**Task objective:**
Return every one of the rows below word for word, leaving out the pictures.

[Start of Excerpted records]

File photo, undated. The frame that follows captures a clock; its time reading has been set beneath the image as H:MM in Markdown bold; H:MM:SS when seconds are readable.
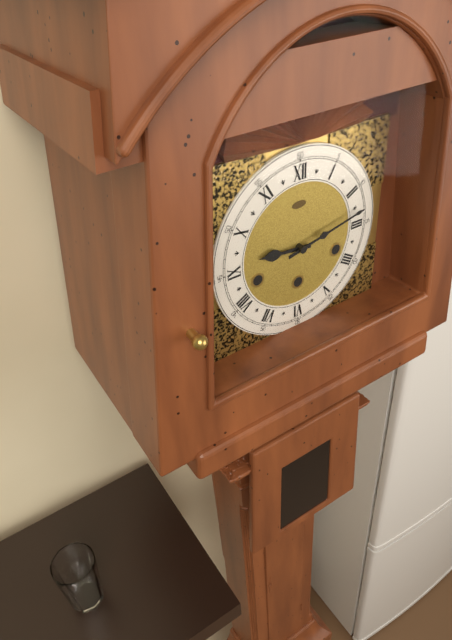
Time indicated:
**9:13**
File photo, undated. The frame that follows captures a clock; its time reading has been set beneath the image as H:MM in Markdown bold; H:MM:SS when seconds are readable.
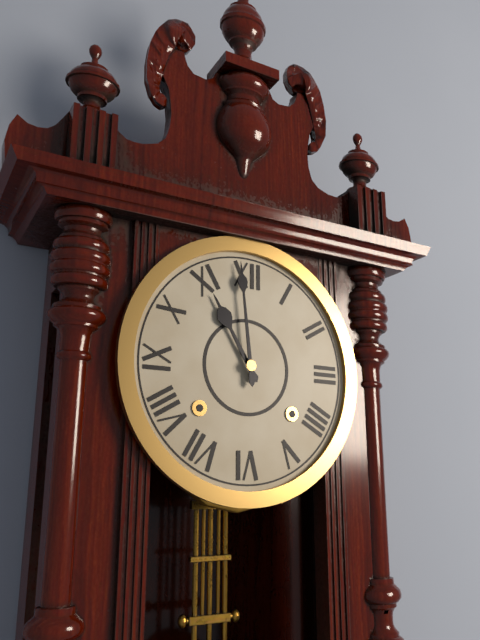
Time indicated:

[End of Excerpted records]

**Result for this task:**
File photo, undated. The frame that follows captures a clock; its time reading has been set beneath the image as H:MM in Markdown bold; H:MM:SS when seconds are readable.
Time indicated:
**9:13**
File photo, undated. The frame that follows captures a clock; its time reading has been set beneath the image as H:MM in Markdown bold; H:MM:SS when seconds are readable.
Time indicated:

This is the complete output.